Earth has an electrical property, conductivity (or low resistance), that is used in the electrical systems of your facility. Earth’s resistance is the resistance of soil to the passage of electric current, and the Earth is a relatively poor conductor; however, if the area of a path for current is large enough, resistance can be quite low and the Earth can be a good conductor.
If there is an instance of overvoltage or lightning strike, you need to ensure that the current will find a safe path to Earth. If the current does not find this path, or the ground cannot carry the fault current long enough, the result is potential damage to the equipment inside your building.

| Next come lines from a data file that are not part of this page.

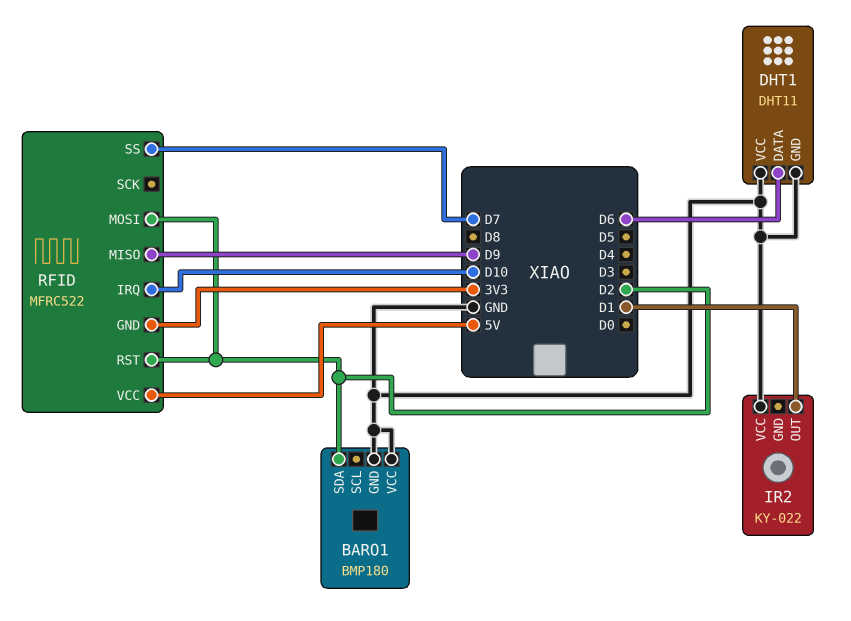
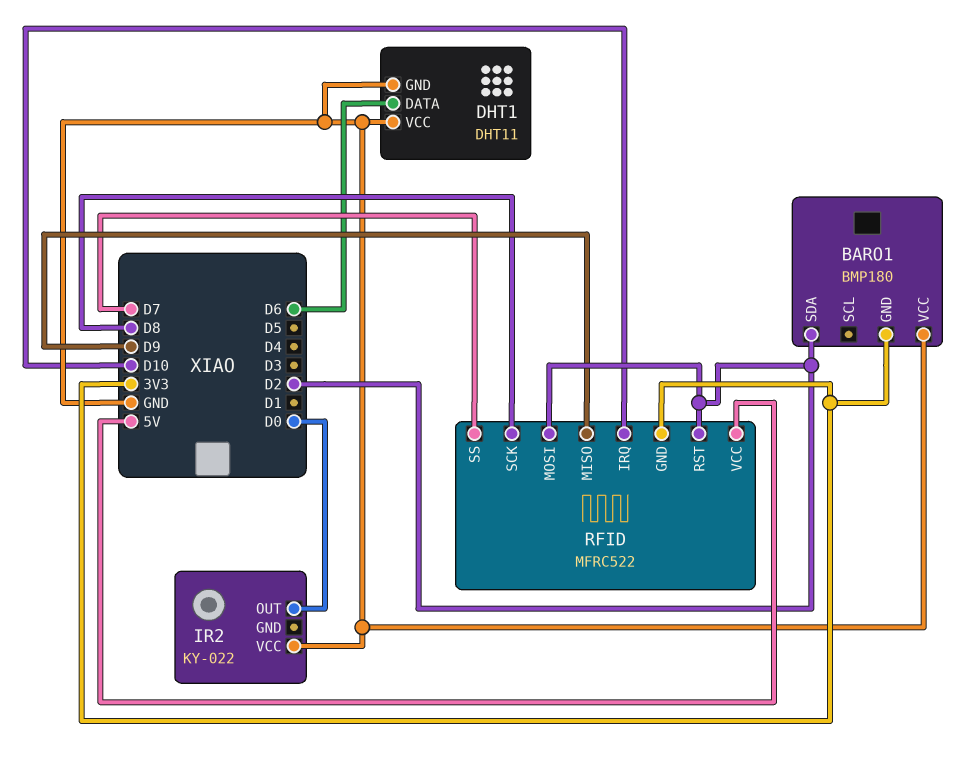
BARO1 pin GND: GND -> 3V3
IR2 pin OUT: D1 -> D0
RFID pin SCK: none -> D8

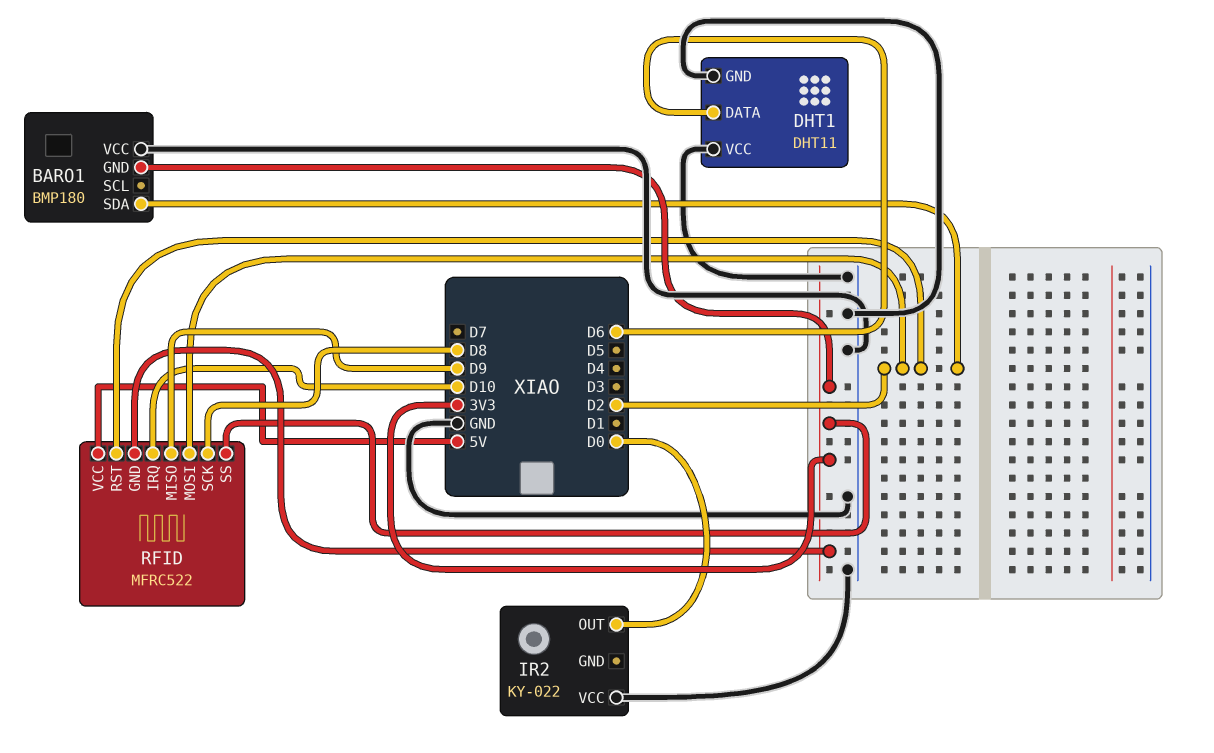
RFID pin SS: D7 -> 3V3

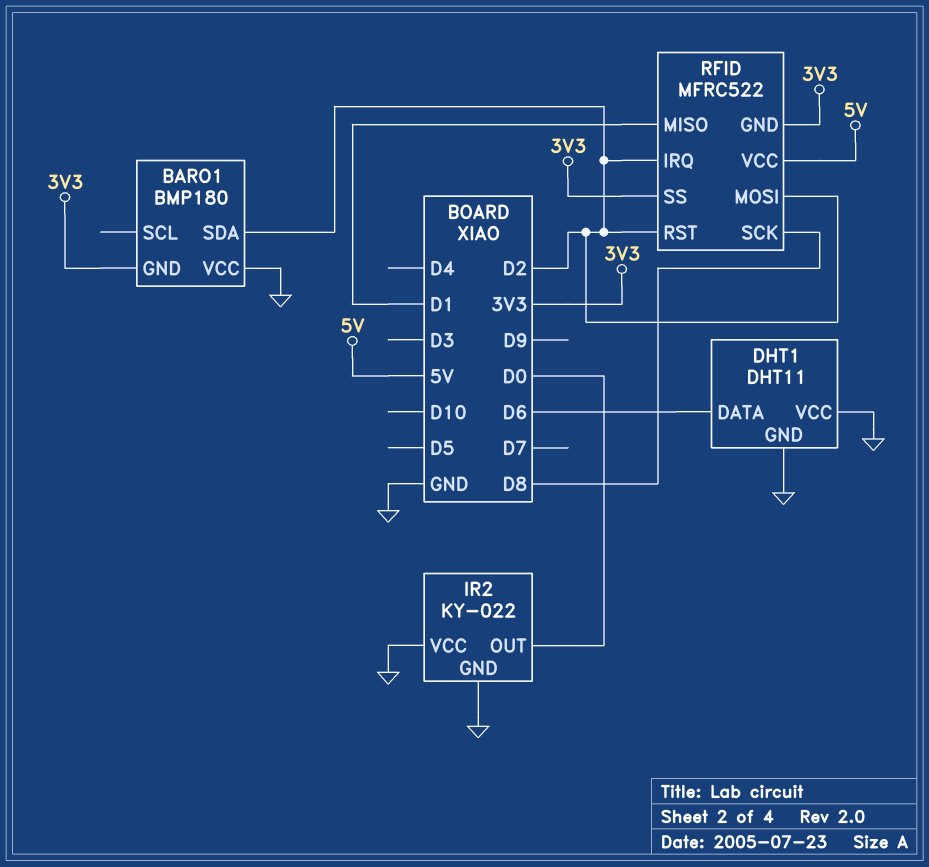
IR2 pin GND: none -> GND
RFID pin IRQ: D10 -> D2
RFID pin MISO: D9 -> D1

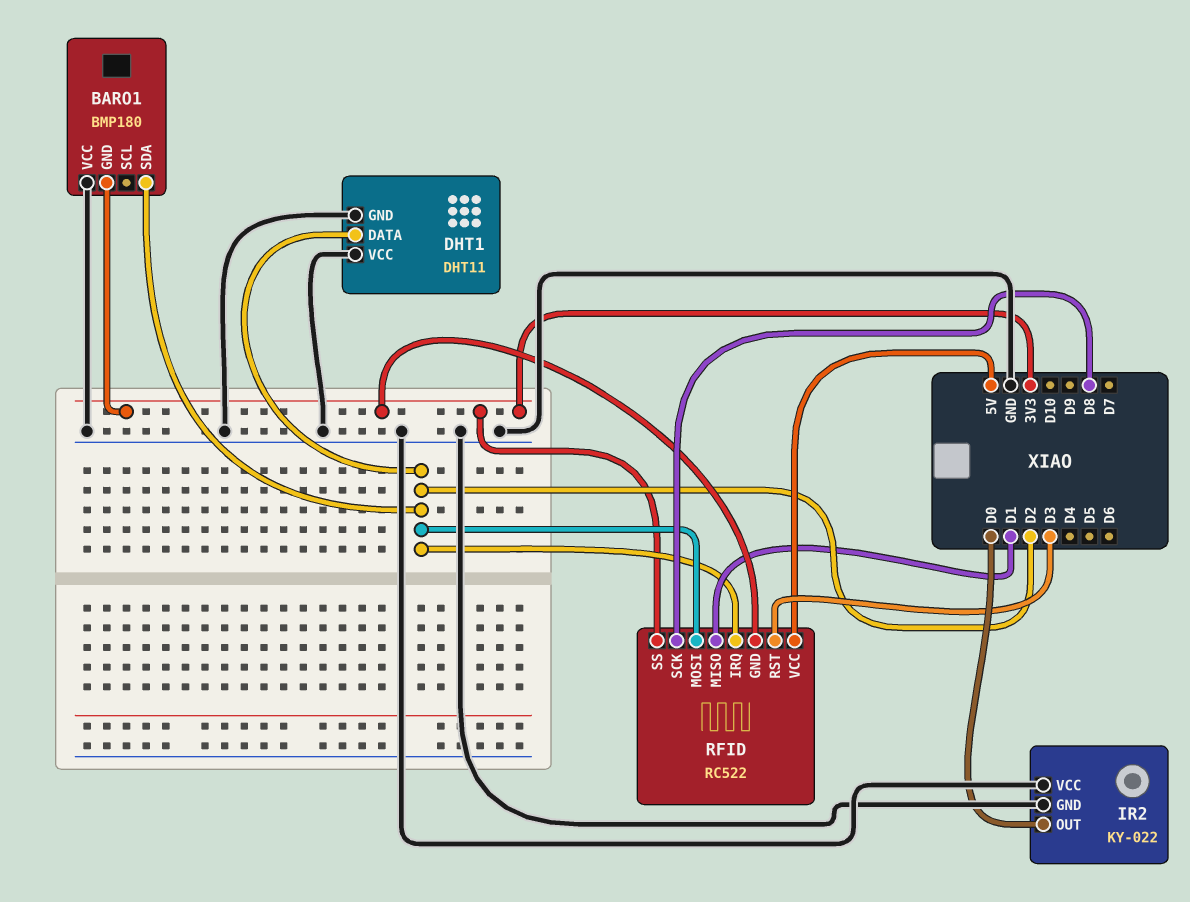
DHT1 pin DATA: D6 -> D2
RFID: MFRC522 -> RC522
RFID pin RST: D2 -> D3

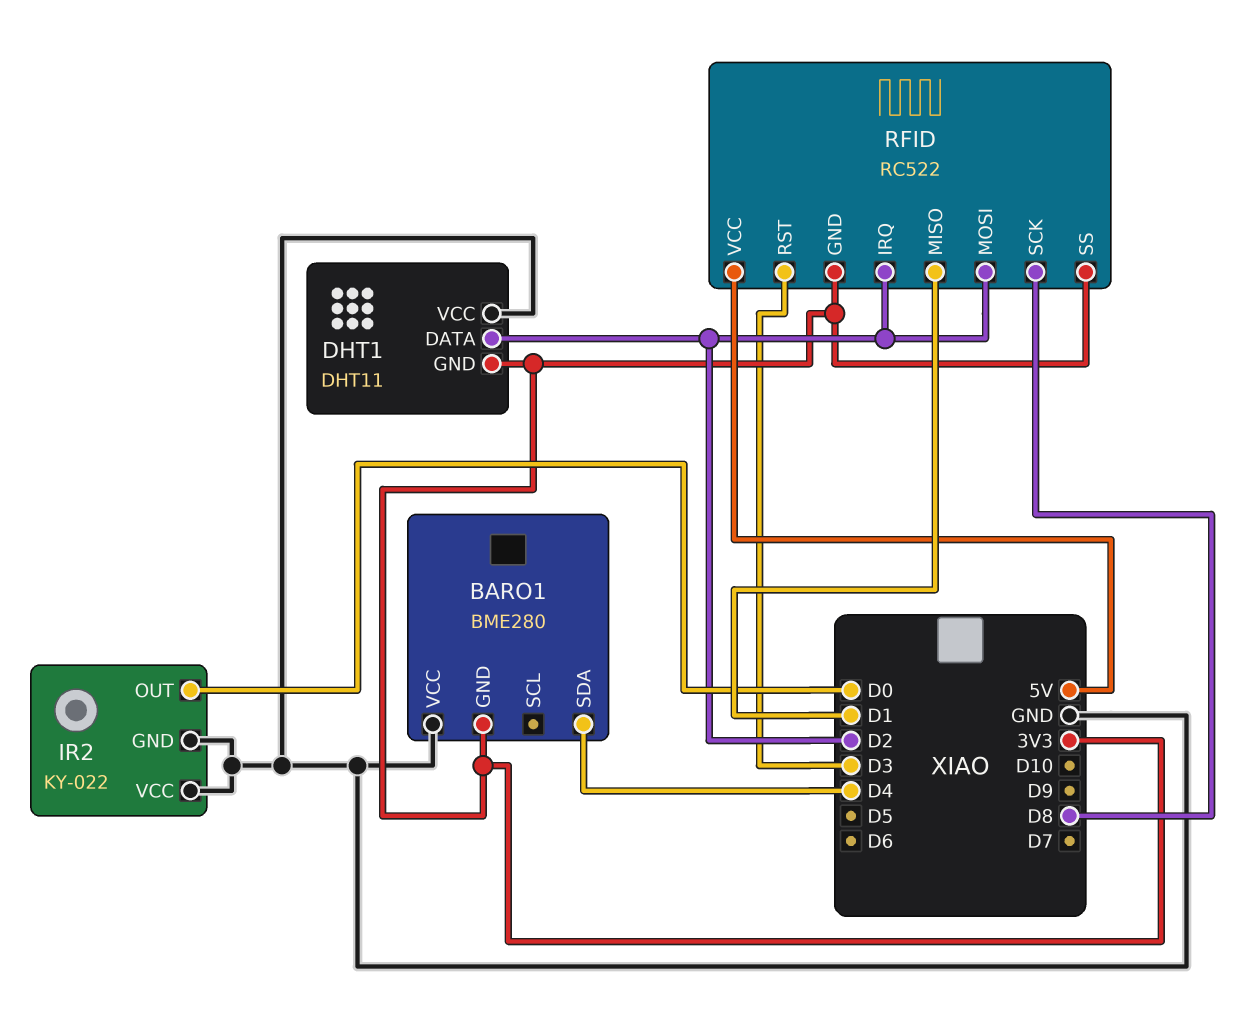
BARO1: BMP180 -> BME280
BARO1 pin SDA: D2 -> D4
DHT1 pin GND: GND -> 3V3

There are a few factors that can change the Earth electrode requirements from year to year;
- A plant or other electrical facility can expand in size. Such changes create different needs in the Earth electrode, and what was formerly a suitably low Earth resistance can change.
- As facilities add more sensitive computer-controlled equipment, the problems of electrical noise are magnified. Noise that would not affect older equipment can cause daily problems with new equipment.
- As more nonmetallic pipes and conduits are installed underground, such installations become less and less dependable as effective, low resistance ground connections.
- In many locations the water table gradually falls. In a year or so, Earth electrode systems that were effective may end up in dry Earth of high resistance.
These factors emphasize the importance of a continuous routine of earth-resistance testing, per NFPA 70B recommendations. It is not enough to check the Earth resistance only at the time of installation.